It’s a chilly Sunday afternoon and that familiar cloud has settled over me, as it does most weeks. Hello, loneliness.

Sometimes I reach out immediately, texting my entire list of contacts to try and arrange some sort of social contact; the outcome is inconsistent. Occasionally a friend might be at a loose end too, but often friends and family are otherwise engaged with living their lives. Unfortunately, when the latter happens my pessimistic, ruminating mind tends to jump straight down a rabbit hole of despair and make a whole host of assumptions. “Nobody cares about me...I’m unlovable...I’ll always be alone” - just a few quotes from my internal monologue.
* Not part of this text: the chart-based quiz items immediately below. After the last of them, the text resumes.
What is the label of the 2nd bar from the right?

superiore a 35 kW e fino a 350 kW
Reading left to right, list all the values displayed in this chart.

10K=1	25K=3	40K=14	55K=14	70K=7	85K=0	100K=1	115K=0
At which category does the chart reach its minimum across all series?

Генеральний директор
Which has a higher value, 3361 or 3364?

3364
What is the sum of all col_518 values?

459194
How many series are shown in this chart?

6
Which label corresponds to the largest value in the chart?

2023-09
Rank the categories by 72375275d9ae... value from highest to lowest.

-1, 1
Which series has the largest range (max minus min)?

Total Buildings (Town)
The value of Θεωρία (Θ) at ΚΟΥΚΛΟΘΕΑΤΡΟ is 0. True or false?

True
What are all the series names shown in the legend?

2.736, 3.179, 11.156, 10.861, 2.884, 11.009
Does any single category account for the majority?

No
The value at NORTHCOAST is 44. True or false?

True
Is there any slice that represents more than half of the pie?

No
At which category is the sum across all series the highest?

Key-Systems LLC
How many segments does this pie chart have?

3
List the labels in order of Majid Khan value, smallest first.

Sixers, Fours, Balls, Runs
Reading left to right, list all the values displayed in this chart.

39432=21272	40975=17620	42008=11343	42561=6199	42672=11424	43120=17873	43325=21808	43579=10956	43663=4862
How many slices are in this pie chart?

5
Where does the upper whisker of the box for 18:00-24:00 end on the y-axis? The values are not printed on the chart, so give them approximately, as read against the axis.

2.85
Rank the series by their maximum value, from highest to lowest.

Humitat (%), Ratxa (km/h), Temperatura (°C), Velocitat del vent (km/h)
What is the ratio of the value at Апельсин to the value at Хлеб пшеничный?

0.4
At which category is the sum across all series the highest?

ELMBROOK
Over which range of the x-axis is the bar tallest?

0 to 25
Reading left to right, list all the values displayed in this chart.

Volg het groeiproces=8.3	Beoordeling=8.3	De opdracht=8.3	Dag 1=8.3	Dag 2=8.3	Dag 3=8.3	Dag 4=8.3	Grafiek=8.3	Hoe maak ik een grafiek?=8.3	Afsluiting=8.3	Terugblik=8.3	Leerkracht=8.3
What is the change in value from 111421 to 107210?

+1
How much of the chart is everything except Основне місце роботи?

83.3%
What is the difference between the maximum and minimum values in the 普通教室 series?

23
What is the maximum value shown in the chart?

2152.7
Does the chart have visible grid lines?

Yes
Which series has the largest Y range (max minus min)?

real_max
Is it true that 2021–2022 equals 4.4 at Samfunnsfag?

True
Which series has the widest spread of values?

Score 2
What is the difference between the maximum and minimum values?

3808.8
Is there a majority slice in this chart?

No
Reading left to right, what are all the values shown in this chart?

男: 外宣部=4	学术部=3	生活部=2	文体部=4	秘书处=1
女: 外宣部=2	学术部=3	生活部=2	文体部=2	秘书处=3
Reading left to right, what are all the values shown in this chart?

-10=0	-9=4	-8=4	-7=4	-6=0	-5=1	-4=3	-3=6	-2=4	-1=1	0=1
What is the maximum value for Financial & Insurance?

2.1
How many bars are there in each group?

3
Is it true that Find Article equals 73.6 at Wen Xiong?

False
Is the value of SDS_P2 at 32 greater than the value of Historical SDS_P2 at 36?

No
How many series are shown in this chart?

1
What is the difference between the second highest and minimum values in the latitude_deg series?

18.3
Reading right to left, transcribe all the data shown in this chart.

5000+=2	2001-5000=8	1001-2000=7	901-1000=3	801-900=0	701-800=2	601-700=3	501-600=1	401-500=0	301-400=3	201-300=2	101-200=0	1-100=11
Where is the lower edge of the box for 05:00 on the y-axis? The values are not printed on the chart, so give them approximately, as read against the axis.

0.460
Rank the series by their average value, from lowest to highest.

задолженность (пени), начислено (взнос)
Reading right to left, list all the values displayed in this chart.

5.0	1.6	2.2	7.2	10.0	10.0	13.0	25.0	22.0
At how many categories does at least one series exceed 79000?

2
As a single twenty-something living in a culture that glorifies popularity status, admitting that I regularly struggle with loneliness doesn’t come easily. But as time goes on, I’m increasingly convinced that keeping it quiet is a major part of the problem. And I’m not just talking about myself; there’s a stigma surrounding loneliness that nobody really wants to think or talk about. The irony is that loneliness is something everyone experiences to some degree. For some it happens daily, whilst for others it might only crop up at particular points in life; either way, it’s an unavoidable reality of being human. There is no way to prevent it entirely, even if we spend our whole lives in company - call it a cliché, but I think most people will know what I mean when I talk about feeling completely alone in a crowded room.

Planning ahead and making plans to see friends is something I make an effort to do, and would definitely advocate for anyone who struggles with loneliness fairly often. And yet, the ‘desperate texting’ scenario described above still seems to be a fairly regular predicament for me. Try as you might, the fact is no amount of planning can guarantee a life completely free from loneliness. Time and experience have taught me that rather than fighting it, I’m better off building my own little bank of skills for living in the loneliness. The following are a just a few examples:

Accept

Why waste energy fighting the reality of how you’re feeling? It is what it is. Ironically, when you can accept your emotions they lose their power over you - it’s such a relief.

Avoid comparisons

I’m quick to assume that everyone else’s life is far better than mine. The fact is everyone has their own burdens, and I don’t have a clue what’s going on in the lives of other people.

Act

Do something. Anything. I sometimes go and sit in a busy cafe, just to soak up the bustling atmosphere. I often find that once I’ve finished, the worst of the storm has passed or my emotions are at least a lot more manageable.

These aren’t hard and fast rules - but I’ve found them helpful at times, and perhaps you might too. It’s a case of trial and error, to build your own personal ‘bank’ of coping skills. But one thing I urge you to do is talk. When you open up to someone, you’ll be surprised by who responds with “me too”. Not only will it ease your pain in that moment - it will also chip away at that stigma surrounding loneliness that stops many people from talking about it. Uttering the words “I’m lonely” isn’t cause for shame or embarrassment. Ask yourself - have I ever thought less of somebody for expressing feelings of loneliness? I’m willing to bet the answer is no. I admit, knowing this doesn’t necessarily reduce the fear of opening up; sharing our vulnerabilities is scary. But if you can make it to that point of feeling the fear and doing it anyway, you’ve done the hardest part - and the relief that follows is more than worth it.